2020-08-14 - Portal, API, SNAPMobile Outage (Resolved)
Table of Contents
Event Description: Portal, API, SNAPMobile Outage
Event Start Time: 2020-08-14 5:05 EST
Event End Time: 2020-08-14 7:23 EST
RFO Issue Date: 2020-08-19
Affected Services
Some Phones registered to Atlanta lost registration. Devices configured with SRV or UDP failed over. Devices manually registered to core1-atl did not regain registration.
Event Summary
On July 8th, 2020, the ACS cluster crashed on three separate occasions causing 30 seconds outages. Several phones lost registration and the ability to make or receive calls.

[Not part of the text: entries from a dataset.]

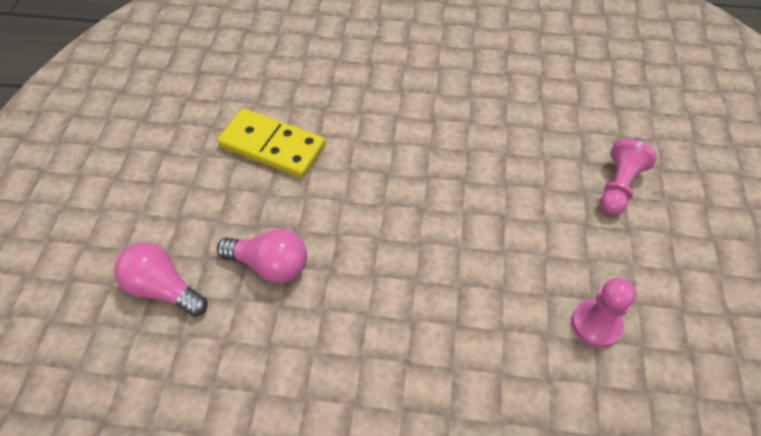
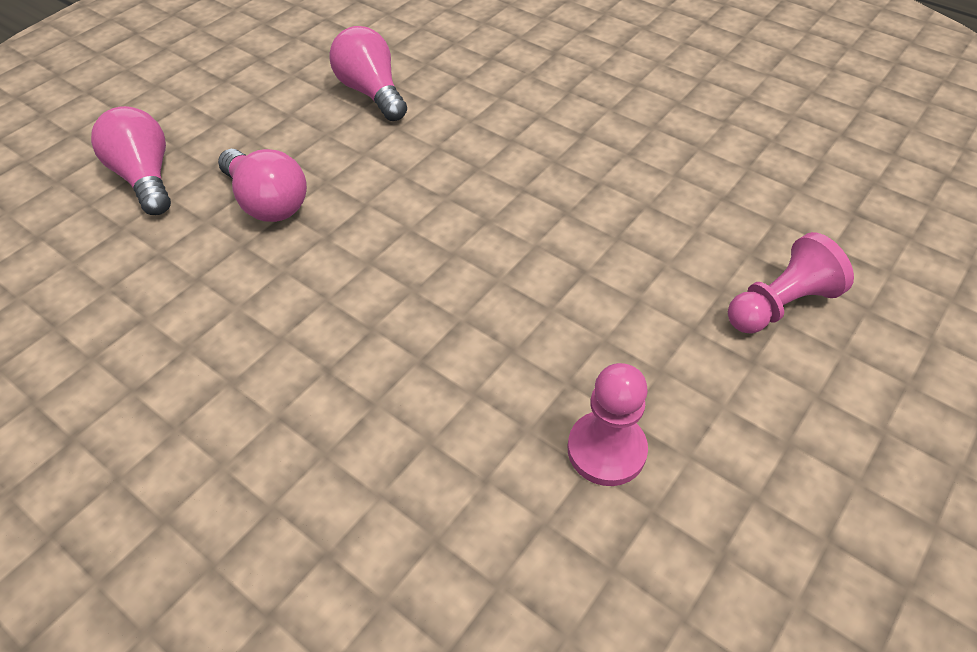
camera: 30 degrees right, 5 degrees down
yellow domino [218,108,325,178] -> pink light bulb [329,26,407,121]

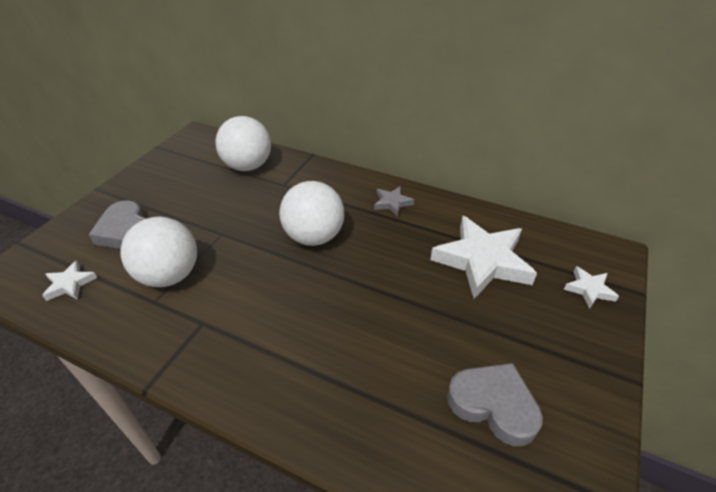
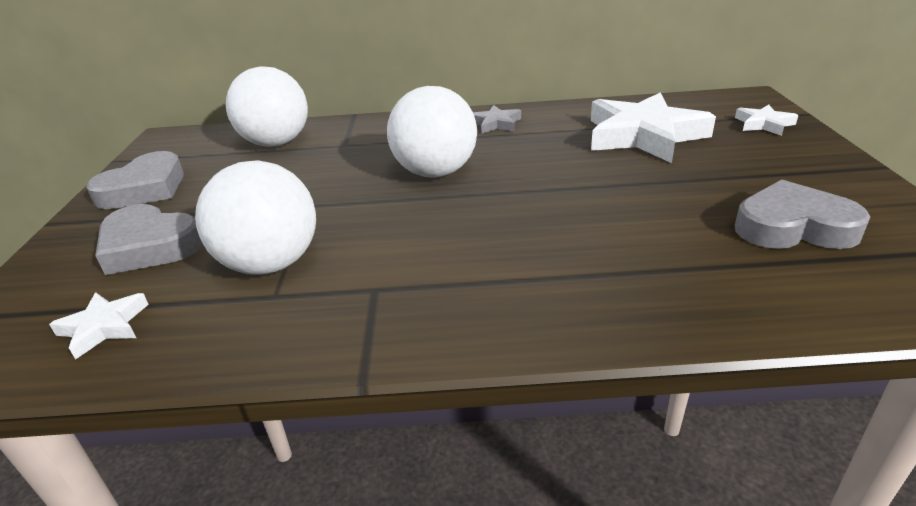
camera: 25 degrees left, 10 degrees down
none -> grey heart [86,151,184,209]

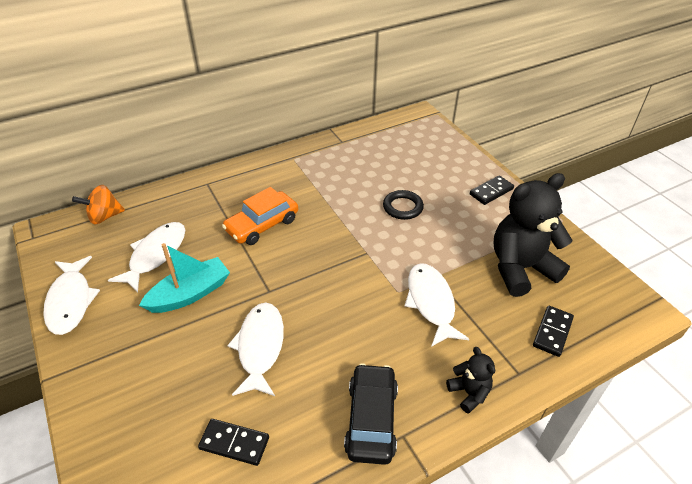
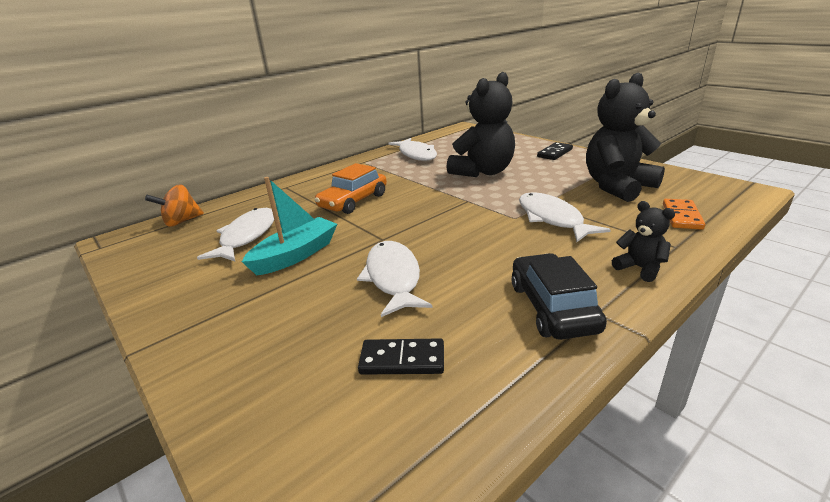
camera: 10 degrees left, 15 degrees down
white fish [43,256,100,335] -> white fish moved to [388,138,437,161]
black ring [383,190,424,220] -> black teddy bear [446,72,515,177]
black domino [533,306,574,357] -> orange domino [663,199,705,230]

Event Timeline (All times 24-hour format, EST)
July 8th, 2020
- 14:19 ACS Cluster crashed
- 14:19 NOC team was notified
- 14:19 ACS Cluster Restored after 30 seconds
- 14:19 ACS Cluster crashed
- 14:19 NOC team was notified
- 14:19 ACS Cluster Restored after 30 seconds
- 14:20 NOC team was notified
- 14:20 First report identified by partner
- 14:21 ACS Restored along with Registration of Devices.
- 14:22 Second report identified by partner
- 15:39 Tier 3 & 4 engineers began an investigation. A report posted to Discord.
- 15:40 ACS Cluster crashed
- 15:40 NOC team was notified
- 15:40 ACS Cluster Restored after 30 seconds
Root Cause Analysis
In troubleshooting with our senior engineers, we determined that the crash was inside the RTP layer of the switch specifically on an object called CRTPRelayTap. This suggests the issue was likely during an audio tap for audio monitoring.
It has been marked a bug and will be corrected via a patch.
Future Preventative Action
The patch is undergoing testing and is due to be installed on 07/30/2020 during our maintenance window.
Update: Patch was applied on 7/30/2020 and confirmed to resolve issue.